▶ _Data extracted from a collection_
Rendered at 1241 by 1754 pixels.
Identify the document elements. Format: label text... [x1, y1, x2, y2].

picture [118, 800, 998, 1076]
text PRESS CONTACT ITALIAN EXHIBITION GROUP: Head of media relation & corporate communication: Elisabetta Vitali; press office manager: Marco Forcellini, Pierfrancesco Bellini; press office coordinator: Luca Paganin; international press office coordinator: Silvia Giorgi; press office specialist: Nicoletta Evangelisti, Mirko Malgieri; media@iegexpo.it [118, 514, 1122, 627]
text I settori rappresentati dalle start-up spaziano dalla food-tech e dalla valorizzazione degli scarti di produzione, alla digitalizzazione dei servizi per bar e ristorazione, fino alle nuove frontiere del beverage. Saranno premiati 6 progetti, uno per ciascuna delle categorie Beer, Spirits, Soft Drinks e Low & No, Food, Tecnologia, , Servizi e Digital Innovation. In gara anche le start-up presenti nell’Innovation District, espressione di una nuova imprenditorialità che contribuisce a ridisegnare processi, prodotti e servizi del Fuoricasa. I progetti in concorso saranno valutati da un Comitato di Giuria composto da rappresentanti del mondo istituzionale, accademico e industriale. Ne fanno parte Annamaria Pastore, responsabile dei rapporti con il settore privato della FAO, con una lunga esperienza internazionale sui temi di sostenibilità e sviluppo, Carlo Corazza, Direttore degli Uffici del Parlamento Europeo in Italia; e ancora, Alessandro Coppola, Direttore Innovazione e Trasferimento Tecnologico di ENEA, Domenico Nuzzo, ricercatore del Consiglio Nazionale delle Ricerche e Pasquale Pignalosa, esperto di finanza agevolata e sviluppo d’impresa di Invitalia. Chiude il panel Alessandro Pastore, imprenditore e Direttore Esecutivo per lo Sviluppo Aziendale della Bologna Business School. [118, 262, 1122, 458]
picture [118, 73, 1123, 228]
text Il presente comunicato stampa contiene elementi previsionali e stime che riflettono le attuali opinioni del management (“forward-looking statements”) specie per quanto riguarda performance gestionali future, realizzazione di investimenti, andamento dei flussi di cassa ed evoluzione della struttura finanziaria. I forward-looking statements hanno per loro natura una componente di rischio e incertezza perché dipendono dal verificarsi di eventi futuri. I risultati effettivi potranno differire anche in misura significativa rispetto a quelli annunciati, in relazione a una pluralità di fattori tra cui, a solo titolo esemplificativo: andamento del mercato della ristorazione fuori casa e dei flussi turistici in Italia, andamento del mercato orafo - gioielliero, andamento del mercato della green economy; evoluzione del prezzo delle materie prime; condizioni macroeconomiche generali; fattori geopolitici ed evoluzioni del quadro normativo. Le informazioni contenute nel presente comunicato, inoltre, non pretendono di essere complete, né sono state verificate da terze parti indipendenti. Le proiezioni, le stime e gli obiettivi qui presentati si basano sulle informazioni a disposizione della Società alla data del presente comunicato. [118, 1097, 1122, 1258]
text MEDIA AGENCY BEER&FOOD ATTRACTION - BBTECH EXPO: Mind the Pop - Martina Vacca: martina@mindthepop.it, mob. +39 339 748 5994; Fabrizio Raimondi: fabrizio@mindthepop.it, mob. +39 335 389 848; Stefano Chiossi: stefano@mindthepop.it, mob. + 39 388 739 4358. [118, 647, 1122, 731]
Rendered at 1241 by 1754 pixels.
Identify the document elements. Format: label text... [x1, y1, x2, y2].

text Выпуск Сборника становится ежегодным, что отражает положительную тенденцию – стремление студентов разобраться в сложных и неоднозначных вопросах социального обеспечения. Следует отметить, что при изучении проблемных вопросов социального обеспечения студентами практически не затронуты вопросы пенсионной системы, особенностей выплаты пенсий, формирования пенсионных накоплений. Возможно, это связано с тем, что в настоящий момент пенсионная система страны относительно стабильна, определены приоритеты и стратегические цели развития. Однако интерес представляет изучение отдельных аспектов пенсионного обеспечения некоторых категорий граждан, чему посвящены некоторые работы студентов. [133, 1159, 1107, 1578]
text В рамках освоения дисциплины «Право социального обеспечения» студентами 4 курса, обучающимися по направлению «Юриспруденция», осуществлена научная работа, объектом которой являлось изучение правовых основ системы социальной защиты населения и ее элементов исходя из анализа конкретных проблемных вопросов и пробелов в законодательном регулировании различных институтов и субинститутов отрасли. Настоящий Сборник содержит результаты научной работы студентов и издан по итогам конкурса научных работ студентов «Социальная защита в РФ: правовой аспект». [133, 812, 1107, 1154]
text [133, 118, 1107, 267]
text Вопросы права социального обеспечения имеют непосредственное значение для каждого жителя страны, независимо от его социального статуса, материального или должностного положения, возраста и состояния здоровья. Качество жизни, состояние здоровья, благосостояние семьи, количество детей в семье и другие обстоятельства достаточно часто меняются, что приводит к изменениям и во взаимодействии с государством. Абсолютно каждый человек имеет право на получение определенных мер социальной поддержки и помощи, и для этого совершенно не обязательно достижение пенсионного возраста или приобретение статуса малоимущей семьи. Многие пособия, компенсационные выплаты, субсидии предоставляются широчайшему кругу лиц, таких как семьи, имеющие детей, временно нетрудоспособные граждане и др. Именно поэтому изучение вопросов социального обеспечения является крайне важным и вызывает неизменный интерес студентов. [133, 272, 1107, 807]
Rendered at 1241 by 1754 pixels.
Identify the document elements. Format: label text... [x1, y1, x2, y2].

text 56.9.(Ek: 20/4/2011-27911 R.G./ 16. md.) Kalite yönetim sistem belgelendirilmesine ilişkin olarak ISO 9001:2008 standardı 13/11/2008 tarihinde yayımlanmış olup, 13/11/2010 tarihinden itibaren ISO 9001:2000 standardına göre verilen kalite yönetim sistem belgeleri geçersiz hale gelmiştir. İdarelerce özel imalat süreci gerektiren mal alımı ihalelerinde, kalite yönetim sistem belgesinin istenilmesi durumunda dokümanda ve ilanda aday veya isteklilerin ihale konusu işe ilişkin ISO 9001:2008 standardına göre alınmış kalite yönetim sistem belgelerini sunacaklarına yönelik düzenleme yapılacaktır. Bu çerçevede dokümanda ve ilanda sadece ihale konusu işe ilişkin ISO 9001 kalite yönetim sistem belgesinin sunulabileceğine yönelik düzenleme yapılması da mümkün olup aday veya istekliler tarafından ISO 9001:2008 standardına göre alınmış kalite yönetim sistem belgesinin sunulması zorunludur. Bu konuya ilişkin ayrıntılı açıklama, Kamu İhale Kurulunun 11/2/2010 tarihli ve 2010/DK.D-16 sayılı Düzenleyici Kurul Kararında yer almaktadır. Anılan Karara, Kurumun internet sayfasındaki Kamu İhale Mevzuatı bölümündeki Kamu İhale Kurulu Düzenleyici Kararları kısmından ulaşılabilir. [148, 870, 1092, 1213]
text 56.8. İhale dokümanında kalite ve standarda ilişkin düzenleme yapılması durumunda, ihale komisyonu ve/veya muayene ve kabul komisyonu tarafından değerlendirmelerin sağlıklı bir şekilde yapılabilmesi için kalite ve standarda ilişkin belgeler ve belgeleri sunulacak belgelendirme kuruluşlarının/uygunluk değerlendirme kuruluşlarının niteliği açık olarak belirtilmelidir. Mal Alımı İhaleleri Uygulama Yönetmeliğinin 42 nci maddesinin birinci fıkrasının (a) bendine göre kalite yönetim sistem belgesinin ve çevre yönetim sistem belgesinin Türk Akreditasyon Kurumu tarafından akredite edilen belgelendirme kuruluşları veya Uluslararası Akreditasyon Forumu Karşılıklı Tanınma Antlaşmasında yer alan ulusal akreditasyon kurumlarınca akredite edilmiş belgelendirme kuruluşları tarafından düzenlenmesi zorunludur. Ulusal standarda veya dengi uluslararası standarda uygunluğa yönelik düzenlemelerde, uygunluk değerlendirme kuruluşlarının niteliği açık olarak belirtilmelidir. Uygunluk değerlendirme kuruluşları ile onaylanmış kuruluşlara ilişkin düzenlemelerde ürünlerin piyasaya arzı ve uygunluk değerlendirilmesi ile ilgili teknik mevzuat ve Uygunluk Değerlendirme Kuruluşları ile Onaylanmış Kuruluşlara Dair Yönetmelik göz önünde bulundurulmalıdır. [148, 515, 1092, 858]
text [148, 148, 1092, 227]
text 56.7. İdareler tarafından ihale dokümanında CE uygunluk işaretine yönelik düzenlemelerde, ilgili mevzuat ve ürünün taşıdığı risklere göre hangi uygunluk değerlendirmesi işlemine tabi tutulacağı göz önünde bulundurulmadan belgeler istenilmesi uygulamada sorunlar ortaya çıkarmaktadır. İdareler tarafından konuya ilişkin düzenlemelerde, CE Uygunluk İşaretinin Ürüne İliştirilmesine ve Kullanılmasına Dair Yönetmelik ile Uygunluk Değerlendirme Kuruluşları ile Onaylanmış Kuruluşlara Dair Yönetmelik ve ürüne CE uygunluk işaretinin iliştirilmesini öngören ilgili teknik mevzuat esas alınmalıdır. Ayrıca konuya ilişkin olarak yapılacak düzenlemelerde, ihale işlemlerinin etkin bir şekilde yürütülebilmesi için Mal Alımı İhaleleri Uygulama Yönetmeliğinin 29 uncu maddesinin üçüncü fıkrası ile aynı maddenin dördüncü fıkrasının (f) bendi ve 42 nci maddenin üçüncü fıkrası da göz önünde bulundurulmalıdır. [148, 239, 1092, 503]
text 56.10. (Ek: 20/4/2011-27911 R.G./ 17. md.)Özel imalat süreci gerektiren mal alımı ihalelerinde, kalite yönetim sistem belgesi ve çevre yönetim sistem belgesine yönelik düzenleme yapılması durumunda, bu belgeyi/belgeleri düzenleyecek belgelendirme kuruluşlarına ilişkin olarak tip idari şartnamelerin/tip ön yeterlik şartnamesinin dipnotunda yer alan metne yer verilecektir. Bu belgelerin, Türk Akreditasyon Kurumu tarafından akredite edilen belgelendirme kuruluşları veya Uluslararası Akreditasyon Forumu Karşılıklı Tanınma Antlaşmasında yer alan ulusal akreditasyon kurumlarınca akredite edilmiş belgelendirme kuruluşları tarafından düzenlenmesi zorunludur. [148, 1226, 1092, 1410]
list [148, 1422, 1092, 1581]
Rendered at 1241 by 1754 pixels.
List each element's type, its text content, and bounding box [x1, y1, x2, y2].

▶ _Problem description_
Which lines in the entries above contain "picture"? Pull each of them out.

▶ _Solution_
picture [118, 800, 998, 1076]
picture [118, 73, 1123, 228]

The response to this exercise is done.